Create a new knowledgebase by clicking on the “New Knowledge Base” in the top left hand corner. Give your knowledge base a name, a description, and select what type of knowledge base it should be. There are 3 activities listed, Domain Management, Knowledge discovery, and Matching Policy. Domain management allows you to create a new domain from a blank canvas, knowledge discovery lets you test against an existing dataset, and matching policy lets you either a) identify duplicate records, or b) identify related records.

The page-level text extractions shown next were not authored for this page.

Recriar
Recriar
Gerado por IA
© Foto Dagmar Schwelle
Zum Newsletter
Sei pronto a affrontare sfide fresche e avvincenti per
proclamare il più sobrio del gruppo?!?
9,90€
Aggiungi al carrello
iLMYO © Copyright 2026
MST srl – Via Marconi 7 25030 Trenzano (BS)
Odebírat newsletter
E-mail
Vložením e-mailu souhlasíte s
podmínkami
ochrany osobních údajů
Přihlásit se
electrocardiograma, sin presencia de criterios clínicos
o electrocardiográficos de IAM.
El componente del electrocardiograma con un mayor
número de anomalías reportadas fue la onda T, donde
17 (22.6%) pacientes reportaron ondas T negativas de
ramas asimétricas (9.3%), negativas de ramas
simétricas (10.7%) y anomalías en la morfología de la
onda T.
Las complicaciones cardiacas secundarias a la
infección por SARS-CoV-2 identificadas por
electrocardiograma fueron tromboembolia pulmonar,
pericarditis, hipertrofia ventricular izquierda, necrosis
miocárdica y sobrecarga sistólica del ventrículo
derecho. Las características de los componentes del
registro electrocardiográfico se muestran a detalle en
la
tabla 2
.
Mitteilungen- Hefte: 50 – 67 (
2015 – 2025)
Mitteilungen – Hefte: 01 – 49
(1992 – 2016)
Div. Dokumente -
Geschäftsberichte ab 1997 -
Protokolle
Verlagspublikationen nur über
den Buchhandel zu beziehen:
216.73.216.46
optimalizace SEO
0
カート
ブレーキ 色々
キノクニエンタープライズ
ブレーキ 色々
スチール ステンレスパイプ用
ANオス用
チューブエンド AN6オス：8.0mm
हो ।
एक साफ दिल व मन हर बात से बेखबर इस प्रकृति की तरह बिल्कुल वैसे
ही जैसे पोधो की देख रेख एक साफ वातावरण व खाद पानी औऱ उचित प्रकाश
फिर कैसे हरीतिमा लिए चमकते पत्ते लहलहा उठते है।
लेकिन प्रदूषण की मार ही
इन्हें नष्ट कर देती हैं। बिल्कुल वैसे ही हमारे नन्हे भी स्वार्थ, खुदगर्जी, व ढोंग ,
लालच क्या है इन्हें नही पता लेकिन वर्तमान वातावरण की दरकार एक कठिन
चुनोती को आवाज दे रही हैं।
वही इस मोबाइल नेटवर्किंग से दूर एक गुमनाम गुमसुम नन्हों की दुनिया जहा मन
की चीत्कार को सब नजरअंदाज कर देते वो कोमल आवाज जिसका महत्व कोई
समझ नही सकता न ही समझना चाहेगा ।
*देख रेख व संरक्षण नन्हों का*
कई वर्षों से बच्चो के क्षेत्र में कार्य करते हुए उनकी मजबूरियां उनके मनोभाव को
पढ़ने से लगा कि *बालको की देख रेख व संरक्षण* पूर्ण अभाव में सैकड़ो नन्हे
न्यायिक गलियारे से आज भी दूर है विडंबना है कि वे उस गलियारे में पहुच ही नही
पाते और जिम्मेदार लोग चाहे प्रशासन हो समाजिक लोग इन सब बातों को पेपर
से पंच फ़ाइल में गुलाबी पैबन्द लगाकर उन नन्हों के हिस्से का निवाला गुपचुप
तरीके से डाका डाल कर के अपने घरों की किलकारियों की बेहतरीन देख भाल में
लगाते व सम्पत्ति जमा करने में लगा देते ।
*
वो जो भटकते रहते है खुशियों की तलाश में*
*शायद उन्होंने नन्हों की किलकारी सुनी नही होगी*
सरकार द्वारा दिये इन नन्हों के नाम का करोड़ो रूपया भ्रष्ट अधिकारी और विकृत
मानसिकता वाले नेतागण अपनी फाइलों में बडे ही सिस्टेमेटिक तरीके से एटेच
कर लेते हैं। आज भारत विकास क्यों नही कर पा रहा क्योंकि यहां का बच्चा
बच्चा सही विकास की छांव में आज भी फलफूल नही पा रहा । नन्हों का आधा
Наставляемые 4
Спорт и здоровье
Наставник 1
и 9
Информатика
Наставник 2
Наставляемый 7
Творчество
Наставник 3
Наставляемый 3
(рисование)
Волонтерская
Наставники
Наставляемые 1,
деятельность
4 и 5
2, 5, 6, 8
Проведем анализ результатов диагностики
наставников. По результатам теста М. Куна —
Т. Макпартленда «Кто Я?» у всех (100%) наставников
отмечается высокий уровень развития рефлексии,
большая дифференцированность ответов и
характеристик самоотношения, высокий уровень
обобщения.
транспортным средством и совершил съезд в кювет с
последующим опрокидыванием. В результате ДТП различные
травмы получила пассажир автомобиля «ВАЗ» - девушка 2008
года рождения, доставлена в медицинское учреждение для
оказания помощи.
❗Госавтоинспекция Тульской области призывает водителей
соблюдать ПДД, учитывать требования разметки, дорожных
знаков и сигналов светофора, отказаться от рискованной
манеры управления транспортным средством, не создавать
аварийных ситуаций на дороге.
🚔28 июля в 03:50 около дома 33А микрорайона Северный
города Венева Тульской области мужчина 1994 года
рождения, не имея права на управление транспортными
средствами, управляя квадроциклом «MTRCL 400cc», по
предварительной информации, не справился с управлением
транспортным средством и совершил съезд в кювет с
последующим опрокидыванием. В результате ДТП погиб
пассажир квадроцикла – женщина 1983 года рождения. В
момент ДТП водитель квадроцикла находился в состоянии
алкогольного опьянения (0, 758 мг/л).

I’m going to use a domain management knowledge base, and I’m going to call it geography.

 

image

 

Click Next, and the Domain Management window appears. Domains in data quality services are very similar to columns in a relational database, just with a defined list of attributes of what is available. I remember it by thinking SELECT DISTINCT, where the list of rows returned is what your attributes should be.

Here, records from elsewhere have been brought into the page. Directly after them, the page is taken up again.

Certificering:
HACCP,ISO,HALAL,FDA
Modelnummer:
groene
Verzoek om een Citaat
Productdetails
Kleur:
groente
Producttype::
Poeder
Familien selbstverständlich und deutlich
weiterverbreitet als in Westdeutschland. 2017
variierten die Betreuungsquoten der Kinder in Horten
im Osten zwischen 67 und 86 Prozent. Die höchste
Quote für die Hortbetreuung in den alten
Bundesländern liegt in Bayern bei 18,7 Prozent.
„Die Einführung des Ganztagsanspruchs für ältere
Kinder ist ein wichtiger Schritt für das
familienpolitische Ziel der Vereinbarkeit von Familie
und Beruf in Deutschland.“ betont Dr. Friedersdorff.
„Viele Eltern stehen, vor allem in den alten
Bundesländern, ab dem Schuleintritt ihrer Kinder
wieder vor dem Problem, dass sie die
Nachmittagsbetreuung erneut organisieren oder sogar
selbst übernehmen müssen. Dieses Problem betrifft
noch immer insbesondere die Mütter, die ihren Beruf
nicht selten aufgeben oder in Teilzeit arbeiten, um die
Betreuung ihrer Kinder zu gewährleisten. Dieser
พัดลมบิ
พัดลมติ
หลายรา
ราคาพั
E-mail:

For now, let’s create one.

Click the “Create a new domain” button and the Create Domain dialog box appears.

 

image

 

We’ll call ours StateProvince, and leave the data type as String. Notice that DQS only offers 4 data types: String, Date, Integer, and Decimal. Additionally, under the “Format Output to”, we can standardize the output of the domain to be all upper case, lower case, or capitalized. For now, leave it as none and click OK. Once we’ve clicked OK, you now get the ability to adjust the rules around the domain with the following domain management screen:

image

 

The first tab, Domain Properties, is identical to the tab we just configured. This is useful if after creating the domain, we decide we want to change the output or adjust some of the other properties that we’ve already set. The second tab that we have is a reference data tab. If you have an Azure DataMarket account or want to use an online repository to manage the data set, you can create and configure it in this screen.

 

The third tab is the Domain Rules tab. In the domain rules tab you set all of the rules that apply to the data set. Before we start creating some rules, though, let’s import our spreadsheet about states in so we can analyze it. The fourth tab, Domain Values, allows us to import a data set that we can use to evaluate as we are creating our rules, to ensure that any rules that we create aren’t a) invalidating every row, or a huge sample of them or b) not affecting any rows, or c) any other length/character analysis. To add our sheet to the Domain Values tab, expand the Import button on the top right of the tab:

 

image

 

Select the workbook and the Sheet name, and select the “Use first row as header” check box:

 

image

 

Once the import is complete, the Import Domain values dialog box appears with a summary of what was set as a synonym, if the Data Quality client detected any. After we click OK, each row is imported in as a valid domain value:

 

image

 

 

 

Remember our issue with Florida being spelled incorrectly. Let’s set them to be synonyms and to automatically correct any rows that come in as Folrda to Florida. Find the two values, and select them both by holding the CTRL key and selecting them with your mouse. Right click and select “Set as Synonyms”

 

image

 

Once you set them as synonyms’, DQS maps the two together. Notice that Folrda has now been set to correct any rows to Florida.

 

Go back to the Domain rules tab, and let’s create a domain rule. Click on the add a Domain rule icon.

 

image

 

Under the Build a Rule section, we can build a rule around different rules that we want our data to adhere to:

image

 

Under Name, create a rule called Length, and under the Build A Rule section, select Greater than or Equal to…, and then type in 5. Click Apply all rules and warning will appear:

image

 

Click yes, and then click Ok. Then click Finish, and Publish. The knowledge base is created and published. In a future blog post I’ll show how to use SSIS to consume the published knowledge base in an ETL design to help load your data into your data warehouse.